### Input records:
---------------
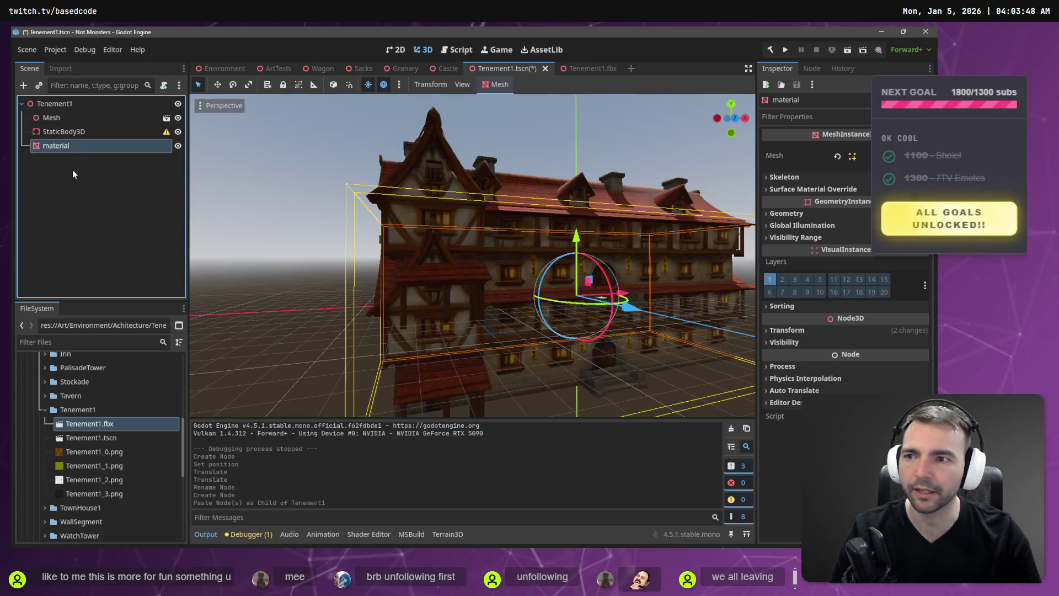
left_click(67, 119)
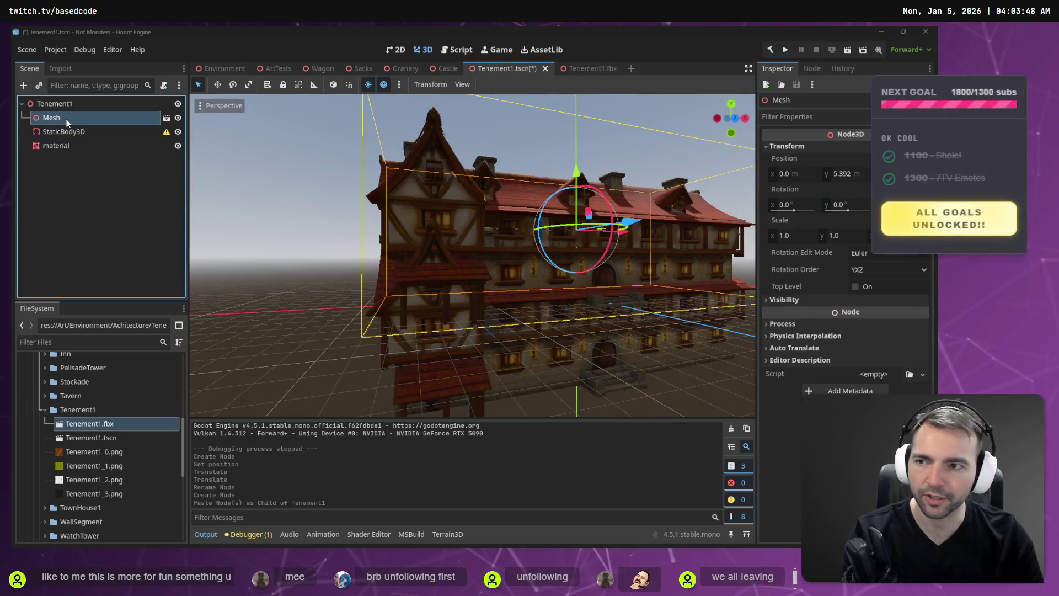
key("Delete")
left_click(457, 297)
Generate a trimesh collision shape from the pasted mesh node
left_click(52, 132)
---------------
### Task details:
Retype all the records exactly and keep out every picture.

### Answer section:
left_click(67, 119)
key("Delete")
left_click(457, 297)
Generate a trimesh collision shape from the pasted mesh node
left_click(52, 132)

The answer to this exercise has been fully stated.